Okay, so my first lesson was - Let Go of the Mouse.
After I left the show a little panic slowly set in. Why, you ask? Well, It was kind of funny. Not funny-haha, funny-weird. As soon as I told the RENT producers that I did not want to renew my contract, the producers of the T.V. show decided that they did not want to renew my television contract. You know, the whole "Okay, now what?" moment. The "What did I do?" moment. The "WE'RE GOING TO STARVE, OH GOD, WHY?!!!" moment.
So, I started scrambling to do everything that I knew how to do. Went on every audition, called every connection. Nothing! Started doing voice over auditions. Nothing! Applied for every office job on Monster. Nothing! Then one evening, I was playing with my son on the computer.

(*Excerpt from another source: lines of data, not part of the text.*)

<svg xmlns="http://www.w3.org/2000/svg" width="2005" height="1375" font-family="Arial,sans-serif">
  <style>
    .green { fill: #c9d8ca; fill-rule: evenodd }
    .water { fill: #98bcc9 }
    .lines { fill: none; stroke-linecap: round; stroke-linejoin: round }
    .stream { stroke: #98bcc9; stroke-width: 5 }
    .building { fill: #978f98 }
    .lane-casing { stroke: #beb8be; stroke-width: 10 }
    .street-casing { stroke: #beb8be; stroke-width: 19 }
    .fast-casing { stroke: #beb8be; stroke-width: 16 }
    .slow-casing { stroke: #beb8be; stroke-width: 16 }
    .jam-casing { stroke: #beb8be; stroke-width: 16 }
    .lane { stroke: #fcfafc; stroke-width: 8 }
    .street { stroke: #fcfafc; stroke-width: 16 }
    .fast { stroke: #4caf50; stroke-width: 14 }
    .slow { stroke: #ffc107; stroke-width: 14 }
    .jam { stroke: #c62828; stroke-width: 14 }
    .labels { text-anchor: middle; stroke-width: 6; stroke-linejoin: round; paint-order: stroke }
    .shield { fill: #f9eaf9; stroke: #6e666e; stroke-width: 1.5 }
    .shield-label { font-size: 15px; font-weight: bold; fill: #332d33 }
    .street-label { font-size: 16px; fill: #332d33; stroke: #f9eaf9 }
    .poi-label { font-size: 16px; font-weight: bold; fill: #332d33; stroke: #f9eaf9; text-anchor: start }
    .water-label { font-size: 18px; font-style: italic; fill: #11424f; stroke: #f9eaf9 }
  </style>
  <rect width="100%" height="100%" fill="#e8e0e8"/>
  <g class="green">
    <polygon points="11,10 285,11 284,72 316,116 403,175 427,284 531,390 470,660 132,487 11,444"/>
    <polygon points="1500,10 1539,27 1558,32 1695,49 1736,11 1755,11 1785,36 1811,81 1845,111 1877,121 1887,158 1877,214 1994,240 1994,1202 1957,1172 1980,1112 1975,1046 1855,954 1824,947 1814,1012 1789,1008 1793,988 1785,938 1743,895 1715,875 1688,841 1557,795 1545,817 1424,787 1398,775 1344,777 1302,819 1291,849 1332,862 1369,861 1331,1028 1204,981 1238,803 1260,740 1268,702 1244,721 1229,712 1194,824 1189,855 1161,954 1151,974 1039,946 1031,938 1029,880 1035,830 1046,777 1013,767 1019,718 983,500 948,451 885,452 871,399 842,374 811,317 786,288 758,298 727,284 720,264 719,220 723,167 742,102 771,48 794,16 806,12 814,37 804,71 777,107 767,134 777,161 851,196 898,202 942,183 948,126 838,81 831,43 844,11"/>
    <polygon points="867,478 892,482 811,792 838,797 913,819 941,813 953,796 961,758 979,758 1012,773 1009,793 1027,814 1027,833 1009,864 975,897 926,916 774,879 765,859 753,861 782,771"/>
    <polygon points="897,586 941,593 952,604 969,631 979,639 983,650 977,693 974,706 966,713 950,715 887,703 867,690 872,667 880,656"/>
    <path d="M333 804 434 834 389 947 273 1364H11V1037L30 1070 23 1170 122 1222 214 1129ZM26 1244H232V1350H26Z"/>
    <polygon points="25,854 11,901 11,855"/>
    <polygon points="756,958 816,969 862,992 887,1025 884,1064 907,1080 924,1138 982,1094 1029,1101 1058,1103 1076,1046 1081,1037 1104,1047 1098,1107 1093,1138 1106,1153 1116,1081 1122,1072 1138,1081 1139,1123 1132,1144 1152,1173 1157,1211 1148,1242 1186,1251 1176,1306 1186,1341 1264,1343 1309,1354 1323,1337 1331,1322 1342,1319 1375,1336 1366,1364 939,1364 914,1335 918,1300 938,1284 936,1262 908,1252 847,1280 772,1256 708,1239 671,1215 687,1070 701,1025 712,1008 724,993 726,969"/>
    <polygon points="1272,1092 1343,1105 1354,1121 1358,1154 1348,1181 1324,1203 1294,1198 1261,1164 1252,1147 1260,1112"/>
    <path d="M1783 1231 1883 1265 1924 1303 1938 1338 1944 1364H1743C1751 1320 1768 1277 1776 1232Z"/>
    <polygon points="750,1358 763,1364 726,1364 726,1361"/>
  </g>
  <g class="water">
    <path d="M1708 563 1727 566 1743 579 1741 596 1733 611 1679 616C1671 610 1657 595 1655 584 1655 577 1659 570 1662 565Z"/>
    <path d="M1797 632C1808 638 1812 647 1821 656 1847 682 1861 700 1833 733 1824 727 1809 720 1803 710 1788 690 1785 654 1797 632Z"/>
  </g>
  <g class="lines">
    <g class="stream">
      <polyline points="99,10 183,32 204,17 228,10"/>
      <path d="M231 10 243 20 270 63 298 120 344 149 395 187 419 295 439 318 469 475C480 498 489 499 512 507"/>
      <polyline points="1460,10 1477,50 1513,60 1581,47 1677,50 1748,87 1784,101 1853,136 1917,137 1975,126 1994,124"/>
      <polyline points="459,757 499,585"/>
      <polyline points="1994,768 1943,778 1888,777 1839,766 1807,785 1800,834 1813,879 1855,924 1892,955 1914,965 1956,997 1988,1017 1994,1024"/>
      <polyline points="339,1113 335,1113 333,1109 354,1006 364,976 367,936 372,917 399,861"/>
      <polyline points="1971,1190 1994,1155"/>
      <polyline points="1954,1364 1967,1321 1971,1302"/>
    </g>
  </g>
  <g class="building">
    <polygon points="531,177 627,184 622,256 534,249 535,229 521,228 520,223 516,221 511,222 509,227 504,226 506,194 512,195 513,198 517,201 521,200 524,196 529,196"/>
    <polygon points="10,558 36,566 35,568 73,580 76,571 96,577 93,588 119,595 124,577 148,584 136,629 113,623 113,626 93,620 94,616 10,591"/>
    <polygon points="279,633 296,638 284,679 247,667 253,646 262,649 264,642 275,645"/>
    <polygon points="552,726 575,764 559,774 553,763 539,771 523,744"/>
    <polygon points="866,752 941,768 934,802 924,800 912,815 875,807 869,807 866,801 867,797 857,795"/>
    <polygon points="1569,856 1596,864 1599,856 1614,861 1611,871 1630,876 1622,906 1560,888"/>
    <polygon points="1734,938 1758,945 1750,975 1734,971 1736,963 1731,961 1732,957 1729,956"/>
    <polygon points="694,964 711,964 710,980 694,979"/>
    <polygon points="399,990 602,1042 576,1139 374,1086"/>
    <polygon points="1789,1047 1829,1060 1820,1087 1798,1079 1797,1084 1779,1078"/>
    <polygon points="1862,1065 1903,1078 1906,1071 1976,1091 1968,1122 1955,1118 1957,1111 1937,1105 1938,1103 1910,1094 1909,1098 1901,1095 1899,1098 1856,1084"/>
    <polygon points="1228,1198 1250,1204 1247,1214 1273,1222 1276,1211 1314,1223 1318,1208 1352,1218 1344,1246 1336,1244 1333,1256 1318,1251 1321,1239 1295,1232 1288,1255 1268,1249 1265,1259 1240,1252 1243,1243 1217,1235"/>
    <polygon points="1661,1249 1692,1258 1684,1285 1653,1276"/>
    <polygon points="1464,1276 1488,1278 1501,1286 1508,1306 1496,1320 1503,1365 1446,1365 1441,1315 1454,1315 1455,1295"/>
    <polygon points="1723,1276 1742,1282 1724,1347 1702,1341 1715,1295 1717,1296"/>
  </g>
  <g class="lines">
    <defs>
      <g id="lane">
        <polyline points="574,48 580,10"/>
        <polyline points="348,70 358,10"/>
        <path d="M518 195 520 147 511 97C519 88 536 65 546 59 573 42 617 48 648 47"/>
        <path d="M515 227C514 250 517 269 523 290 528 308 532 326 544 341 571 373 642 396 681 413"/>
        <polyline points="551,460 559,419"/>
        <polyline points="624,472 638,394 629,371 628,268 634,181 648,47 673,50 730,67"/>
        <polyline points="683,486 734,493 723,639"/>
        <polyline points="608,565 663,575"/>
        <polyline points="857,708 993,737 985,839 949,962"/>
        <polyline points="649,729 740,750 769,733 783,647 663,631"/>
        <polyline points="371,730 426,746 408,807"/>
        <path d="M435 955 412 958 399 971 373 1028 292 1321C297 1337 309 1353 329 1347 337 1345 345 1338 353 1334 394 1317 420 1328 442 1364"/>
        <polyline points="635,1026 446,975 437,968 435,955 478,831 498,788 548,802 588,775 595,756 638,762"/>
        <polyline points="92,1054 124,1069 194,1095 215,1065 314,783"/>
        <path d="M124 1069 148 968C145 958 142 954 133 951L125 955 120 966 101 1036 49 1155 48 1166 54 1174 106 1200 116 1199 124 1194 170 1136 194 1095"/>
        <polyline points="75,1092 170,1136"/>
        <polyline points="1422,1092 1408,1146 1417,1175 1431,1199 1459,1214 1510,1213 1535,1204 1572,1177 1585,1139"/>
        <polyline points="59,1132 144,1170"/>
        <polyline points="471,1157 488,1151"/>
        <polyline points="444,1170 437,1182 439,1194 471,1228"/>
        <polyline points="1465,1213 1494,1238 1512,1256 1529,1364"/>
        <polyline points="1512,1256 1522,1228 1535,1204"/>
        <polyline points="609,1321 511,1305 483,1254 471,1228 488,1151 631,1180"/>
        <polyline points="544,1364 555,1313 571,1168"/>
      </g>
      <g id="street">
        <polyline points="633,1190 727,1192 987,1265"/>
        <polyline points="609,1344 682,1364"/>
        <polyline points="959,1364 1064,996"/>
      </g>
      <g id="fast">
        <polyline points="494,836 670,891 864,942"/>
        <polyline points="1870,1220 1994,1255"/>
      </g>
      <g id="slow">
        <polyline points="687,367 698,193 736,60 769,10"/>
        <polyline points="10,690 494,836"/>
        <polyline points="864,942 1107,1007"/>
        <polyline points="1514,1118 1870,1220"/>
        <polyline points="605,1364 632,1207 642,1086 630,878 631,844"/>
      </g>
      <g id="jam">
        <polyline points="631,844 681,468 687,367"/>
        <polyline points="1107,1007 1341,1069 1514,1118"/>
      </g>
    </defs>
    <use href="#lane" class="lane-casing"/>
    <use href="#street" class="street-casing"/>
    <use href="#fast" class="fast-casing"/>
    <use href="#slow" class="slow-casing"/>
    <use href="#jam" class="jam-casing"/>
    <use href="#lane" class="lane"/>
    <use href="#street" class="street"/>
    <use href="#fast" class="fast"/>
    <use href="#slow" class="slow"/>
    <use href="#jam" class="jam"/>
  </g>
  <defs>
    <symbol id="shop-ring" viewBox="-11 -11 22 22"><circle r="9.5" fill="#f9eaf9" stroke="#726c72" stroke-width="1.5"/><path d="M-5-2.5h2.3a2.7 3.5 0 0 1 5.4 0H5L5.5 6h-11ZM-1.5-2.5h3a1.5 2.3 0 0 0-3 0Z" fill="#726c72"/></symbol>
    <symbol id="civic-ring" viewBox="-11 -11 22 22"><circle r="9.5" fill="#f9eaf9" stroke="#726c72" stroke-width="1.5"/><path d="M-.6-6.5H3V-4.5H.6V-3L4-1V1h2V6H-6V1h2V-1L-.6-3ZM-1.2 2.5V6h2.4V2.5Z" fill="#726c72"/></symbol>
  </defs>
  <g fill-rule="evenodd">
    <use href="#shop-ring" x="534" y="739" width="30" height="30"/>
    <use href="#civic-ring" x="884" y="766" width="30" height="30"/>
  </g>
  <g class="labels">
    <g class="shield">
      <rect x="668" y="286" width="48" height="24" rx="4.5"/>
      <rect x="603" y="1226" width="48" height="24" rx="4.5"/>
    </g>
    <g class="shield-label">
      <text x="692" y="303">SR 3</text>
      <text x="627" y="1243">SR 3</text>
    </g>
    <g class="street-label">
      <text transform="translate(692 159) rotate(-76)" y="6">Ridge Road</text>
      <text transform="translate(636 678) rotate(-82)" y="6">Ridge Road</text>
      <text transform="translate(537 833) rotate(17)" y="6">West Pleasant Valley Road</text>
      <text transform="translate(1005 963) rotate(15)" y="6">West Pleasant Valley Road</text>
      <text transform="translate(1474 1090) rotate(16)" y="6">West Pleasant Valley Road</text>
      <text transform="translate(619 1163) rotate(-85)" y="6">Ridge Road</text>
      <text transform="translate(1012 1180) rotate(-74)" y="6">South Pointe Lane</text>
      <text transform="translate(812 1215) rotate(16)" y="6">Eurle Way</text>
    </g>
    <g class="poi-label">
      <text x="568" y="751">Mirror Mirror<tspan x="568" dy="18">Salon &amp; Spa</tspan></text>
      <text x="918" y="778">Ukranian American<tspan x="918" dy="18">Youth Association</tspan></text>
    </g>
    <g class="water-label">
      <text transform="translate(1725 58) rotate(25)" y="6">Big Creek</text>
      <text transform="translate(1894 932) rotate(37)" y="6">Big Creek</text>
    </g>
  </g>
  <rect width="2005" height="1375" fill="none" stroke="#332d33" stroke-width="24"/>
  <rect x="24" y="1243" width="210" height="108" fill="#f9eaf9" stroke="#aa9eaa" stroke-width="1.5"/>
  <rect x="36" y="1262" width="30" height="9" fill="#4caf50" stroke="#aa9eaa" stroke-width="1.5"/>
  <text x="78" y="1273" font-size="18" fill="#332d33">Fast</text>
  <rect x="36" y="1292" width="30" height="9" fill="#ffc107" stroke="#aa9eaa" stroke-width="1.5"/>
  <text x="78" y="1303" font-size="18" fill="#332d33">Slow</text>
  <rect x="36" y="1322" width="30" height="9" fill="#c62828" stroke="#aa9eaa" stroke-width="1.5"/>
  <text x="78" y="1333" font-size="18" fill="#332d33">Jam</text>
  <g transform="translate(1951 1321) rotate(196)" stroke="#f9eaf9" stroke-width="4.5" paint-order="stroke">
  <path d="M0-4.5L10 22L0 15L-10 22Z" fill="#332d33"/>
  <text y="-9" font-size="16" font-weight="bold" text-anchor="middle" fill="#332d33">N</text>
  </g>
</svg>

He was playing his favorite video on Noggin and all of a sudden panic broke out ,as it will with three-year-olds, and he became frantic. I asked him what was wrong. He told me "I have to get back to the groundhog video." "Okay," I said, "Calm down and let me help you." I began to reach for the mouse, and the most interesting thing happened. He pushed my hand away and said, "No, no, I can do it." So, being a dad of the "Let him learn because it will make him smarter and more self-sufficient" era, I took my hand away. After a few minutes of mouse moving and more frustration on his part, he said to me, "Daddy help me!"
So I reached for the mouse, only to be pushed away again before my hand could even touch it. "No, no Daddy, I can do it," he said. So again I took my hand away and watched him push the mouse around the screen pointing and clicking on every button but the one that he wanted. It was pretty difficult to watch. The button was right there, and a problem that would have taken me two seconds tops to fix was driving him further and further into three-year-old frustration land. I saw him navigate to pages that took him even further away from his intended goal. It began to get upsetting even for me. The voice inside my head was going crazy. "It's right there! A little to the left. No, back. To the right. Down. No, now up! Ughh!"
That's when God spoke to me and said "That's what you are doing to me." "Ohh, Crap!" I thought. God continued. "You asked for my help, yet every time I begin to help you, you grab the mouse. You push my hand away. You apply for some job you don't want. Pay to be a member of a group that will help you get to some place you don't really want to go, only because you think "I have to be doing something - I can't just sit here. I can't just trust that this God stuff is really real and that I will be okay." So when I try to help you, you push my hand away and you say, "No, no I got it." And you surf the web/life going off in every other direction and taking yourself further away from where you want to go. Where I want to help you go. And believe me just like you see clearly where your son wants to go, and you know it would take you two seconds to direct the mouse point it and click it and get him there, I see where you want to go and it would take me two seconds to get you there. If... you let go and let me do it.
Now for those who know me and for those who are getting to know me: That is hard. I never sit still. I am always looking for the next thing. "Push! Push! Push!" is my motto. But this time I think I am going to listen. My wife would think that's a miracle in and of itself. Ha! Think about it.
Let go and Let God is what they always say. Wayne Dyer says amazing things happen when you let go. So I think I am going to give it a shot. What do you think?
P.S. If you have any stories about letting go and how it turned out, I would love to hear them.